**Ausgewählter Auszug:**
────

Und auch richtig, für viele war und ist Mathematik eine Strafe. Mathe mögen viele nicht.
Von der Lebenssituation einer Ruhrgebietsfamilie um 1900
Zum Schluss geht es nochmal um die Lebenssituation einer typischen Familie aus dem Ruhrgebiet: Dazu schlage ich im Rechenbuch die erste Seite auf und finde dort versteckt das Geld, womit im Jahr 1900 gezahlt wurde. Das war die Mark! Nicht Reichsmark, nicht Rentenmark und auch nicht D-Mark. Nur Mark. Und hier habe ich exakt 1.320,- Mark abgebildet. Diese Summe hatte eine typische deutsche Familie (Vater, Mutter und zwei Kinder) durchschnittlich zur Verfügung. -------- Im Jahr!!!!
Geldscheine der Zeit um 1900. Gezahlt wurde in „Mark“
Eine Familie hatte also lediglich etwas mehr als 100,- Mark im Monat zur Verfügung. Das wäre etwa so, als wenn man heute mit etwa 650,- Euro im Monat leben müsste - und damit alles kaufen müsste - für 4 Personen: Essen, Kleidung, Wohnung. Ihr sagt, das geht doch gar nicht. Da habt ihr recht und deshalb mussten ja auch alle in der Familie jeden Tag mitarbeiten, um über die Runden zu kommen.
Dabei müsst ihr aber auch wissen, dass die Menschen früher Selbstversorger waren. Am Anfang als um die Schulkinder ging, habe ich schon einmal darauf hingewiesen. Also, fast alles, was man heute im Supermarkt kauft, dass hatten die Menschen früher im Garten, abgesehen davon, dass es damals noch keinen Supermarkt gab. Jeder hatte hinten dem Haus einen Garten. Da gab es sicher eins nicht: einen Rasen. Da gab es aber Obstbäume, Beerensträucher, da wurden jegliche Arten von Gemüse angebaut, natürlich Kartoffeln. Und es gab Hühner für die Eier; Ziegen für die Milch und Kaninchen.
Den Herbst verbrachten die Menschen damit, Obst und Gemüse einzukochen, damit sie im Winter etwas zu essen hatten. Allein diese Arbeit dauerte mehrere Wochen und dabei halfen alle in der Familie mit.

────

Quelldaten:
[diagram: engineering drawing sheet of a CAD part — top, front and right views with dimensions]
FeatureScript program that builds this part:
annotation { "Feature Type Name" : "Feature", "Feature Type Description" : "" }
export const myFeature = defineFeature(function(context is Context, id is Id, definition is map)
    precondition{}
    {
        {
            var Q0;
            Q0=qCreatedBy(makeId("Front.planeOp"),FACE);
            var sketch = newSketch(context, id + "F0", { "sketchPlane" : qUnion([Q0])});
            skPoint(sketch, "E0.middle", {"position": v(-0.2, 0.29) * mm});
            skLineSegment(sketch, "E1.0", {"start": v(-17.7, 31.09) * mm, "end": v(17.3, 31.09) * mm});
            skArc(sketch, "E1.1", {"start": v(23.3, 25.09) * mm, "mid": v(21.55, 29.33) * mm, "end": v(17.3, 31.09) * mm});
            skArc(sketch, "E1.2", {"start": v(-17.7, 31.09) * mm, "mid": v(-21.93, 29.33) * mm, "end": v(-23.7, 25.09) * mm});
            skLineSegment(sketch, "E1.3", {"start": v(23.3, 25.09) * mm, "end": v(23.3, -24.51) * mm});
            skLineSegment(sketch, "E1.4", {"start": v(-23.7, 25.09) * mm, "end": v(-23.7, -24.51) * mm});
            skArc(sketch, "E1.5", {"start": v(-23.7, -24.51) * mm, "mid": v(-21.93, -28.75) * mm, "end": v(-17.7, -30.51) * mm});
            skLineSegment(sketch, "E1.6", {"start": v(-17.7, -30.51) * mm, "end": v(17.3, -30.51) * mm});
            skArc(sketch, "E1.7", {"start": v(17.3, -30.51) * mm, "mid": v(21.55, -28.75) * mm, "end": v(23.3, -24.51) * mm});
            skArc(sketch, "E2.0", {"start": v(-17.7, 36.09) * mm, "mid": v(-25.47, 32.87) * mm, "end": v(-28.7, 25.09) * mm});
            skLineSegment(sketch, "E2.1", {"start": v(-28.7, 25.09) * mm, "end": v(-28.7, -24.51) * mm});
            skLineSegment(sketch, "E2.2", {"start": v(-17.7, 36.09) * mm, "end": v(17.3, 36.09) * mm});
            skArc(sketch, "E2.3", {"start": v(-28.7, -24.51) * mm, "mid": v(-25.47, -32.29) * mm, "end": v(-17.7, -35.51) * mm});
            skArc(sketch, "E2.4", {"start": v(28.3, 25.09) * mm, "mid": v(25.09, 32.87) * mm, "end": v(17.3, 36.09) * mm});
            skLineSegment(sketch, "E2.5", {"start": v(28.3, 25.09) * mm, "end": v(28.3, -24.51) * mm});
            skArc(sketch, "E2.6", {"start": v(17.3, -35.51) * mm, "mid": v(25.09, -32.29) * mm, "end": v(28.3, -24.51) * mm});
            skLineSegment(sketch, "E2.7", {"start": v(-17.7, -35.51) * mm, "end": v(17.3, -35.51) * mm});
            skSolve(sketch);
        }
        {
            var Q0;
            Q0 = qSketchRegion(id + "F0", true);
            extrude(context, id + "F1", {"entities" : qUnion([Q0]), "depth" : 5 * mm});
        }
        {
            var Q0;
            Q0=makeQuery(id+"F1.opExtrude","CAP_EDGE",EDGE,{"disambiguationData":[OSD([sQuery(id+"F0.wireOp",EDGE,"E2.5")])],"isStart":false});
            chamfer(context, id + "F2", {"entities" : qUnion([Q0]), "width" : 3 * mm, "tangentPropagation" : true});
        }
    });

────

**Aufgabe 1:** Gib den Text über die Ruhrgebietsfamilie um 1900 wieder, beginnend mit „Und auch richtig, für“ und weiter bis „-------- Im Jahr!!!!“, und benenne dabei „Rechenbuch“ in „Schulbuch“ um.
**Aufgabe 2:** Welche Währungen nennt der Text über die Ruhrgebietsfamilie um 1900? Führe alle auf.
**Aufgabe 3:** Führe den Text über die Ruhrgebietsfamilie um 1900 im Anschluss an seinen letzten Satz weiter.
Die Daten sind eigenständiges Material und gehören nicht zum Text.

**Schriftliche Antwort 1:**
Und auch richtig, für viele war und ist Mathematik eine Strafe. Mathe mögen viele nicht.
Von der Lebenssituation einer Ruhrgebietsfamilie um 1900
Zum Schluss geht es nochmal um die Lebenssituation einer typischen Familie aus dem Ruhrgebiet: Dazu schlage ich im Schulbuch die erste Seite auf und finde dort versteckt das Geld, womit im Jahr 1900 gezahlt wurde. Das war die Mark! Nicht Reichsmark, nicht Rentenmark und auch nicht D-Mark. Nur Mark. Und hier habe ich exakt 1.320,- Mark abgebildet. Diese Summe hatte eine typische deutsche Familie (Vater, Mutter und zwei Kinder) durchschnittlich zur Verfügung. -------- Im Jahr!!!!

**Schriftliche Antwort 2:** Mark, Reichsmark, Rentenmark, D-Mark, Euro

**Schriftliche Antwort 3:**
Waschtag - eine typische Hinterhofsituation. Jedes Familienmitglied half mit bei der der "großen" Wäsche. (Bild in einer Ausstellung des Ruhrmuseums abfotografiert)
Ach ja, und das mit dem Essen erzähle ich auch vor dem Hintergrund der Frage, wie haben sie das denn alles über Wochen bzw. Monate frisch gehalten, ohne Kühlschrank? Tatsächlich gab es um die Jahrhundertwende und sogar noch bis in die 1950er Jahre hinein Eisfabriken. Die mussten dann nach und nach schließen, weil dann immer mehr Haushalte eigene Kühlschränke besaßen. Aber bis dahin holten sich die Menschen aus der Eisfabrik lange, rechteckige Eisblöcke, die sie zuhause in den „Kühl“-Schrank stellten oder wie die meisten in die Kühlgrube im Keller legten, damit die Lebensmittel gekühlt wurden.
In manchen Dörfern wurden regelrechte Kühlhäuser gebaut, so dass z.B. eine ganze Siedlung die Lebensmittel dort lagern konnte. Wenn die Eisblöcke richtig isoliert wurden, konnte so ein Eisblock mehrere Wochen und Monate halten, ehe neuer Nachschub nötig wurde. Klar, wenn es besonders heiße Sommer gab, musste der Eisblocknachschub schneller erfolgen.
Eine andere Möglichkeit das Monatseinkommen zu verbessern, hatten diejenigen, die ein Zimmer entbehren konnten. Das wurde dann an sogenannte Kostgänger vermietet. Kostgänger waren Arbeiter, die aus der näheren oder weiteren Umgebung zum Arbeiten in die Städte kamen. Da die ja irgendwo wohnen mussten, bauten die großen Firmen zu diesem Zweck sogenannte Ledigenheime, wo die Arbeiter meist unter strengem Regiment wohnen konnten. Streng deshalb, weil es Ausgangsbeschränkungen gab, Alkoholverbot, Sperrstunde, Frauenverbot (man durfte keine Frau mit aufs Zimmer nehmen) usw.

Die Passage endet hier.